Asked if he thinks the FDA would approve this petition, Agarwal comments, “I hope so. Previously, only industrial and clinical teams were liable for surgical complications (such as infection or hardware loosening). Now, as it is an official investigation, the particular department of our government is also liable for public safety from the contaminated implants—as this has been brought to their attention.”
He continues: “I think it [the high post-operative infection rate caused at least in part by reprocessing pedicle screws] simply slipped through the cracks in the US system. The system is very disjointed, and one half does not know what the other half is doing. Surgeons themselves do not clean the implants, and the decontamination and cleaning departments have no say on how the industry works; it is their job to clean it as per the standard operating procedure of the hospital.

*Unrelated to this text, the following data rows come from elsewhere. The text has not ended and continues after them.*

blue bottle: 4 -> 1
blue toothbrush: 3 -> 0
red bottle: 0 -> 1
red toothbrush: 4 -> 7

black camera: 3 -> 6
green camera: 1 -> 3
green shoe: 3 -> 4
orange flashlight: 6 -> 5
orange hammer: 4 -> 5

For industry, large companies are risk averse, and whoever makes this decision will be held responsible. So, for them sometimes it is safer to not make a decision. At other times, they cannot foresee the value [of taking a certain action, such as banning reprocessing orthopaedic implants].

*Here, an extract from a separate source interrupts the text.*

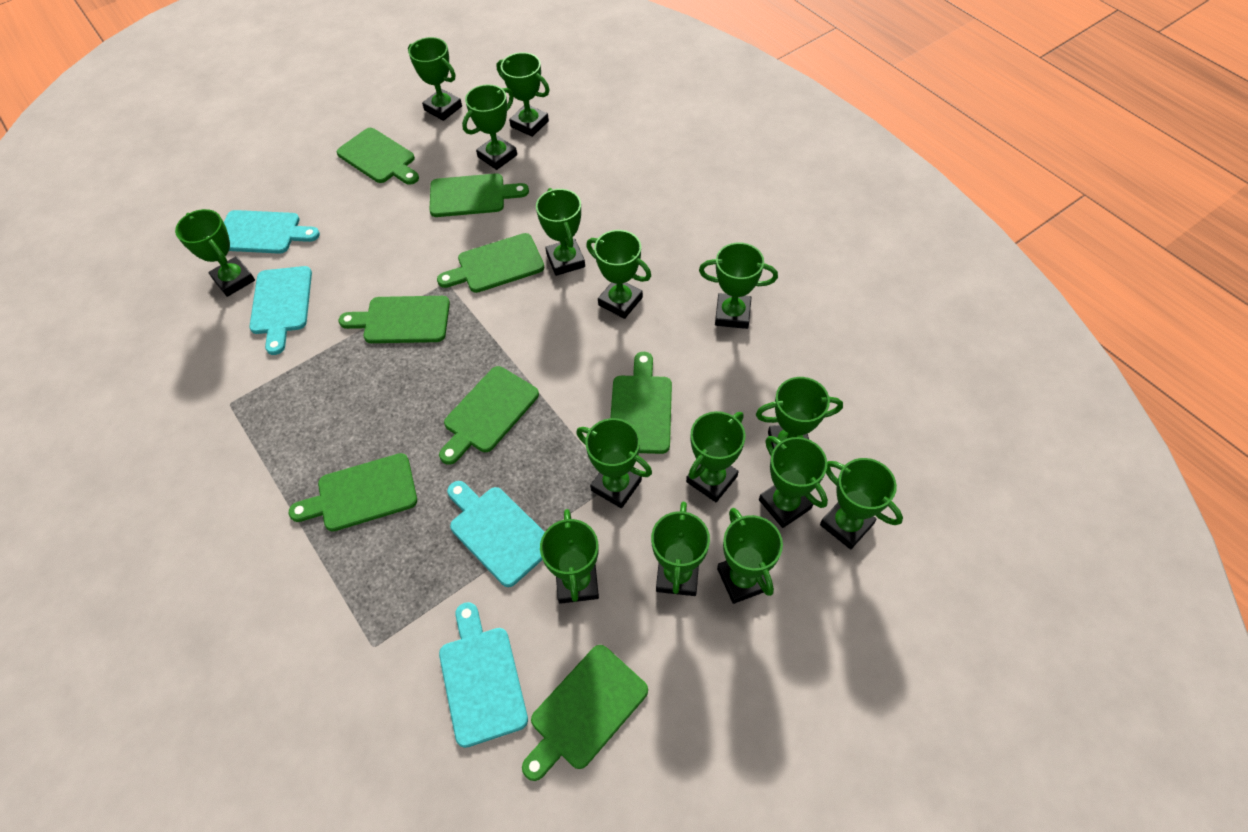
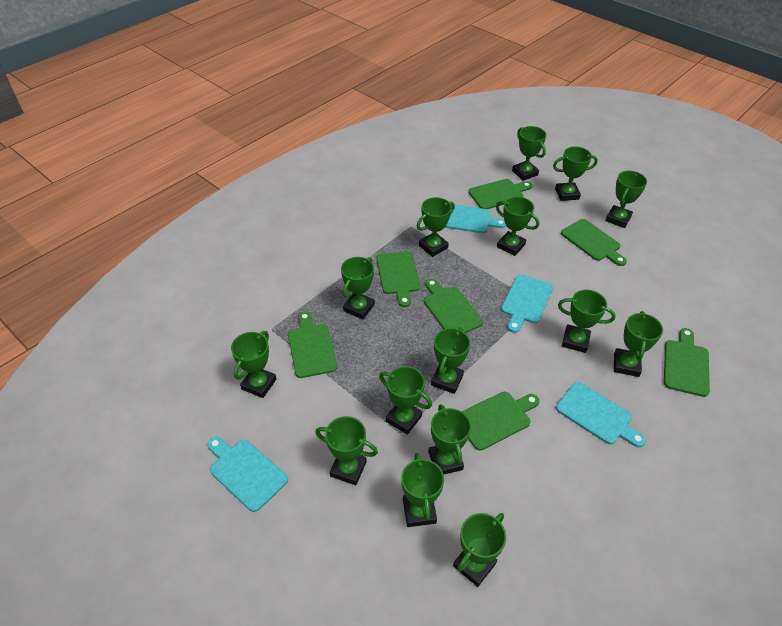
green cutting board: 8 -> 7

“However, industry is now realising that this major upgrade would avoid risky and uncertain repeated reprocessing, the need for backup inventory, and logistical challenges such as storage and identification. Way more than six billion pedicle screws (imagine the number if we also account for all other orthopedic devices) are stored in US hospitals. Half of the stored inventory capital from that could be freed up by packaging them in individual sterile tubes (because it is always surgery ready: lean system flow), and that monetary resource can be used for other developmental work and/or growth.”

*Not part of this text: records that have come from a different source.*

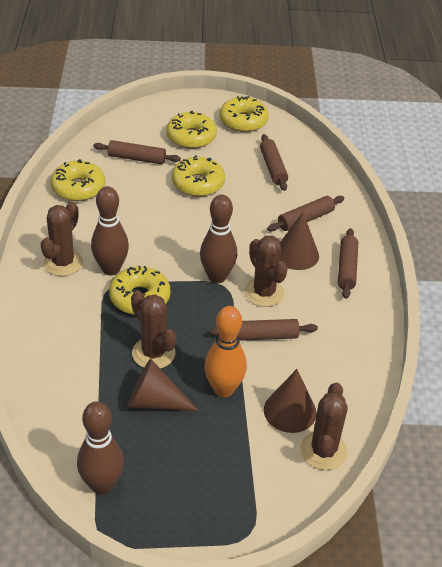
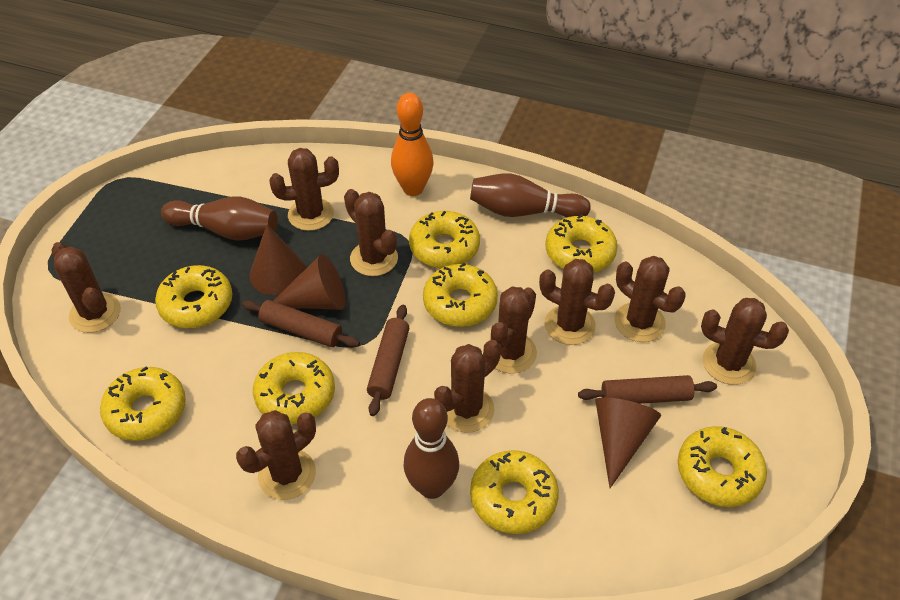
brown cactus: 4 -> 9
brown rolling pin: 5 -> 3
yellow donut: 5 -> 8

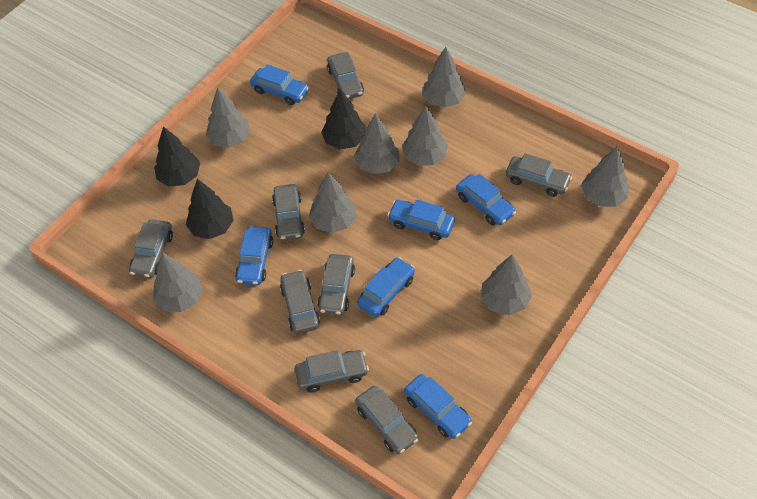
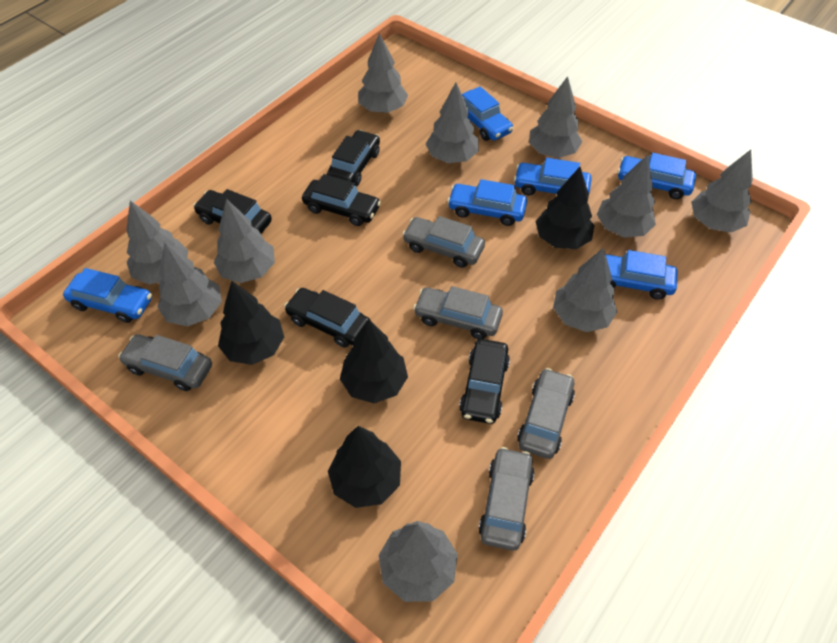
black car: 0 -> 5
black tree: 3 -> 4
grey car: 8 -> 5
grey tree: 8 -> 10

Furthermore, Agarwal states in the petition that there is no negative environmental impact of the banning of reprocessed pedicle screws, but notes that there would be some environmental advantages, specifically in the reduction of water and electricity use that would arise from no longer repeatedly cleaning or sterilising the devices at the hospital or in other facilities.
Agarwal is director of Research and Development for Spinal Balance, a company providing sterile and proprietary no touch orthopaedic implants. He is also an editorial board member for Clinical Spine Surgery & Spine, as well as an advisory board member for the Center for Musculoskeletal Disruption and Innovation as part of National Science Foundation. He claims royalties from Joimax and Paradigm Spine.